DOCUMENT EXCERPT:
* * *
Add magnetic bearing feature

[tonylee2016]

Glad to see a rotordynamics simulation package in python. I had a plan to do so when studied at Texas A&M.

I can contribute to improving the AMB module

1. magnetic bearing model
2. power electronics
3. controller

[rodrigomoliveira1]

Hello @tonylee2016!
it's great to see your enthusiasm for contributing to ROSS.

Currently, we have a class to build a magnetic bearing. It's called MagneticBearingElement (see code below from ross/bearing_seal_element.py).
You can take a step forward from what we have now. You're welcome to propose any improvement to the code.

@davidjgm is the one responsible for add this content to ROSS. I believe you both can help each other, if it's the case.

class MagneticBearingElement(BearingElement):
    """Magnetic bearing.
    This class creates a magnetic bearing element.
    Converts electromagnetic parameters and PID gains to stiffness and damping
    coefficients.
    Parameters
    ----------
    n : int
        The node in which the magnetic bearing will be located in the rotor.
    g0 : float
        Air gap in m^2.
    i0 : float
        Bias current in Ampere
    ag : float
        Pole area in m^2.
* * *
THINGS TO DO:
a: Reproduce word for word the passage of the magnetic bearing thread that begins at the words "[rodrigomoliveira1]" and ends after the words "it's the case.".
b: Rewrite the listing as a numbered list, starting at the line that contains "family: Plantaginaceae" and running through the end of the listing, with blank lines left out.
* * *
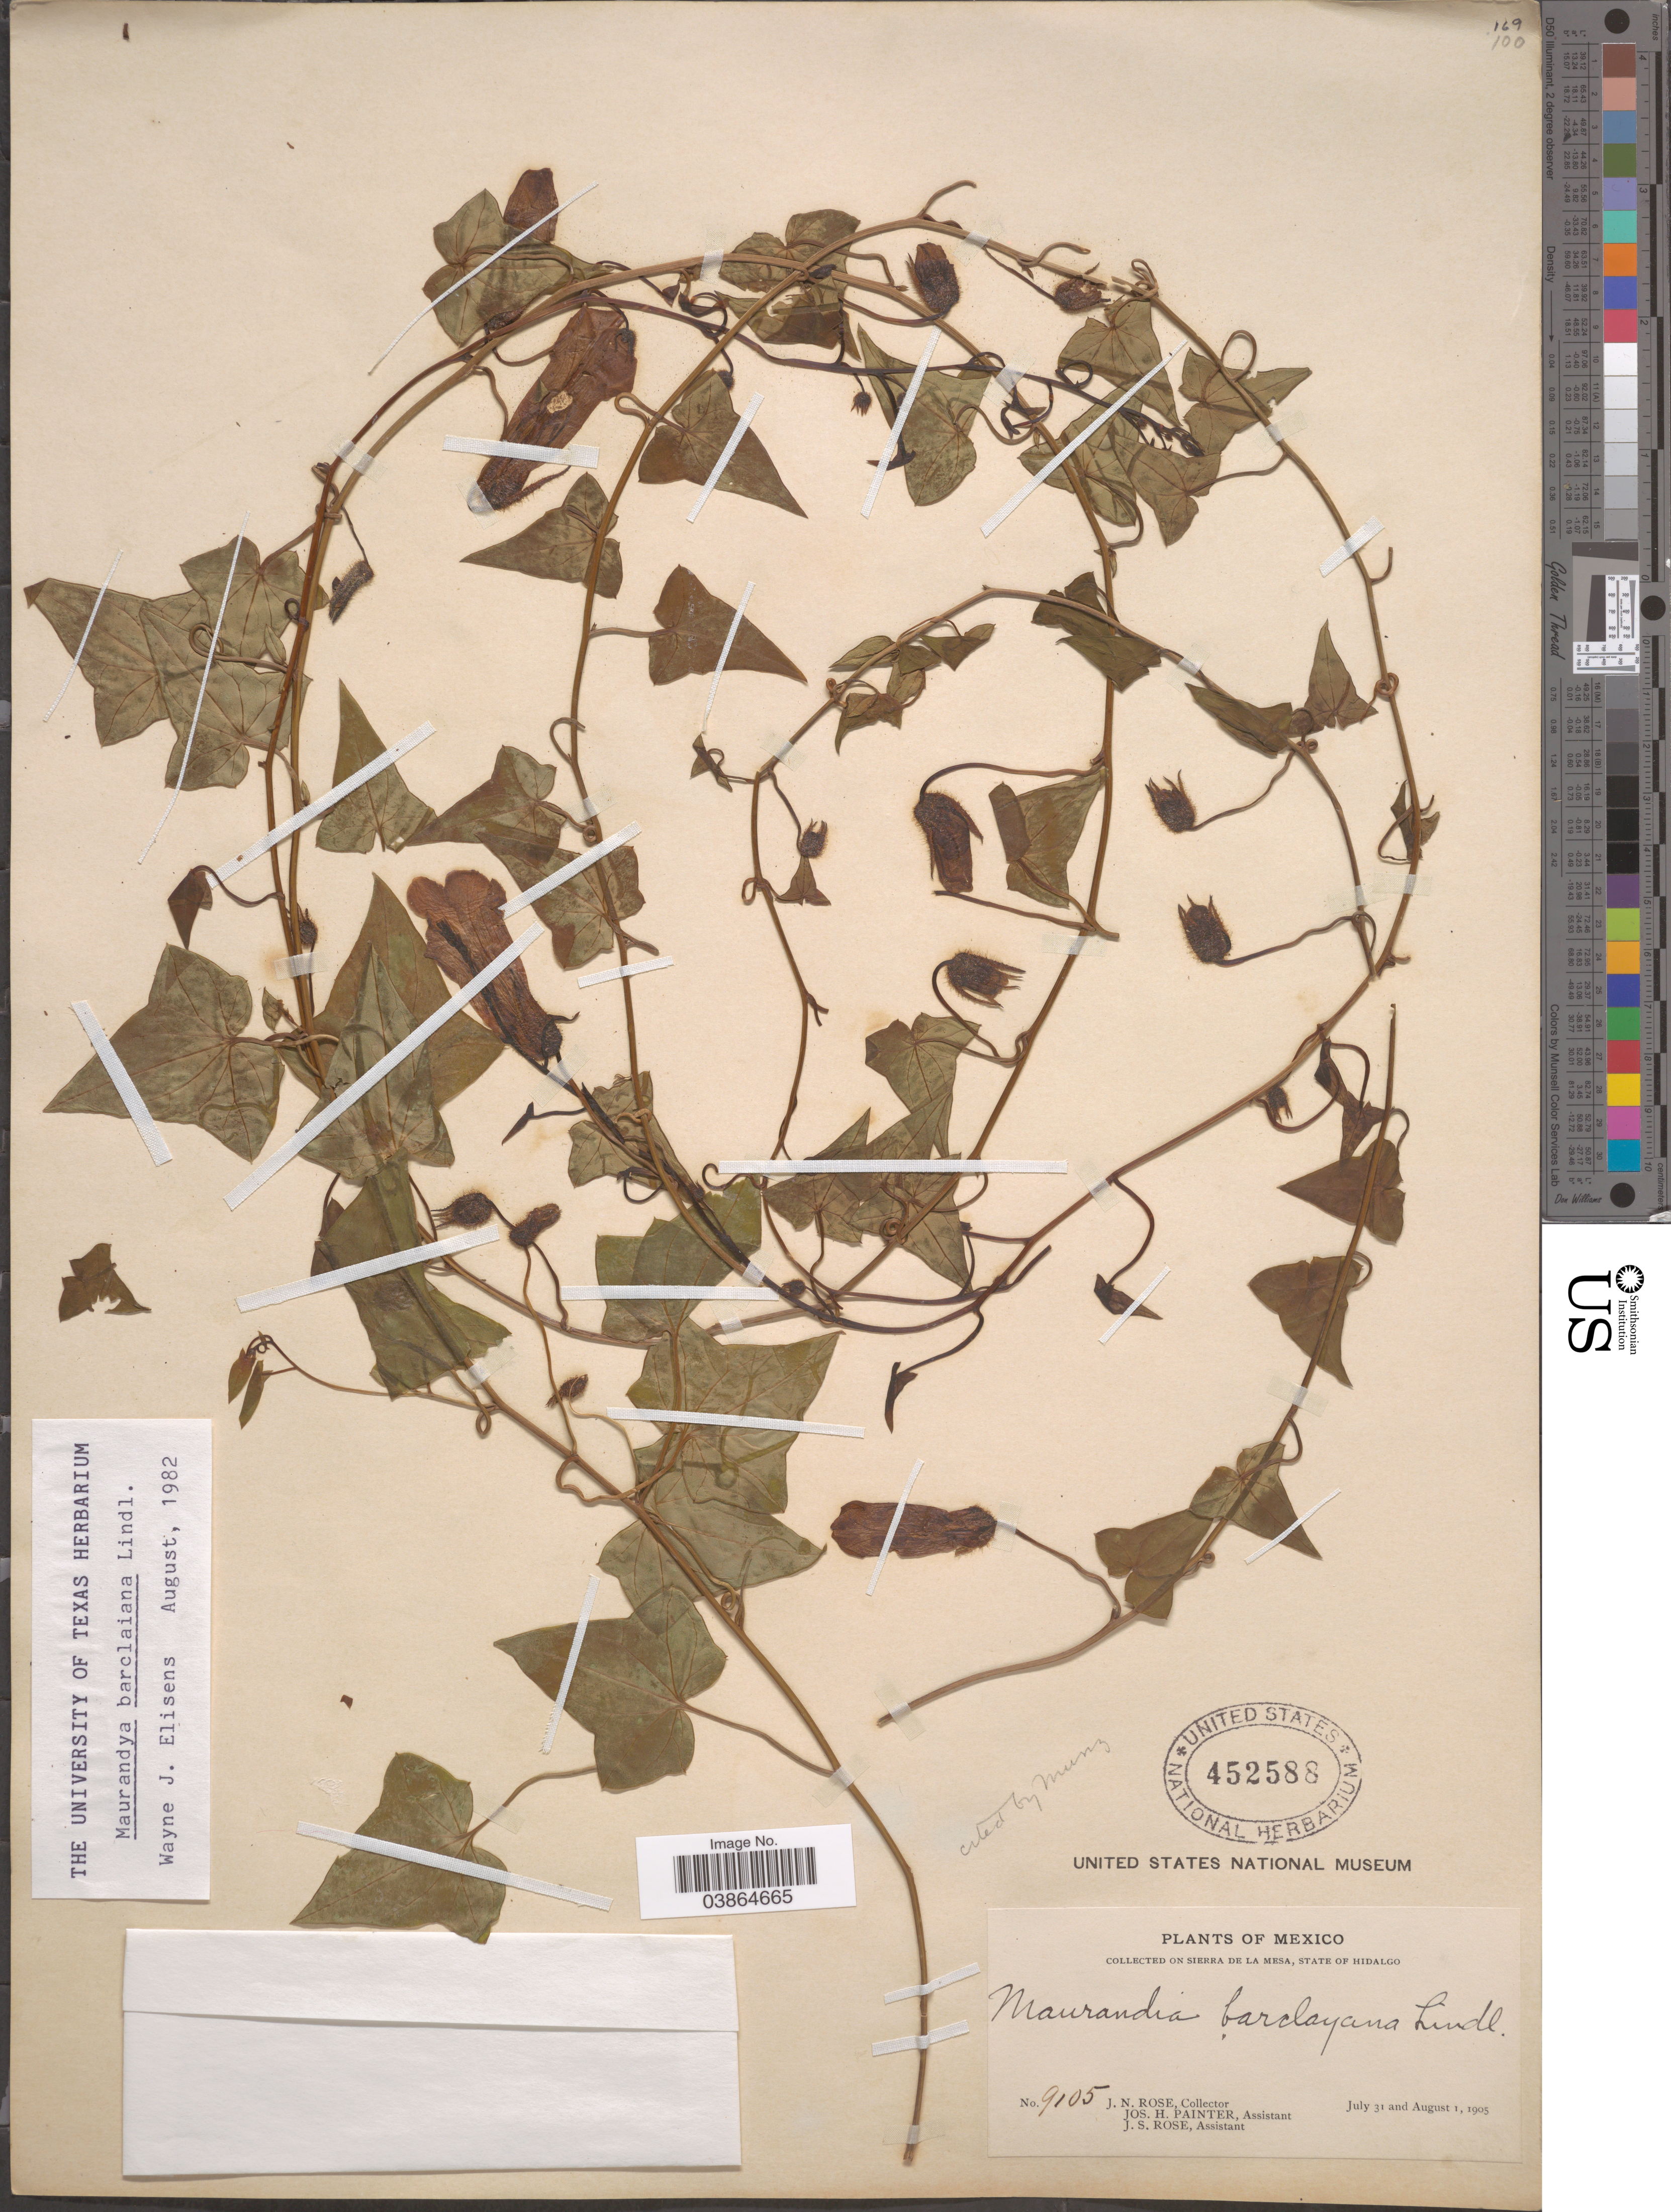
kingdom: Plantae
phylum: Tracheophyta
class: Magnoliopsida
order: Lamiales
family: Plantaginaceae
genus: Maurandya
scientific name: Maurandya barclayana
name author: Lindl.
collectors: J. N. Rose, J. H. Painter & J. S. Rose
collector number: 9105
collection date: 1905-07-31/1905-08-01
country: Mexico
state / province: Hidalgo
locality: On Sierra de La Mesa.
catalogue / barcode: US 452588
* * *
ANSWERS TO THE PROBLEMS:
a:
[rodrigomoliveira1]

Hello @tonylee2016!
it's great to see your enthusiasm for contributing to ROSS.

Currently, we have a class to build a magnetic bearing. It's called MagneticBearingElement (see code below from ross/bearing_seal_element.py).
You can take a step forward from what we have now. You're welcome to propose any improvement to the code.

@davidjgm is the one responsible for add this content to ROSS. I believe you both can help each other, if it's the case.

b:
1. family: Plantaginaceae
2. genus: Maurandya
3. scientific name: Maurandya barclayana
4. name author: Lindl.
5. collectors: J. N. Rose, J. H. Painter & J. S. Rose
6. collector number: 9105
7. collection date: 1905-07-31/1905-08-01
8. country: Mexico
9. state / province: Hidalgo
10. locality: On Sierra de La Mesa.
11. catalogue / barcode: US 452588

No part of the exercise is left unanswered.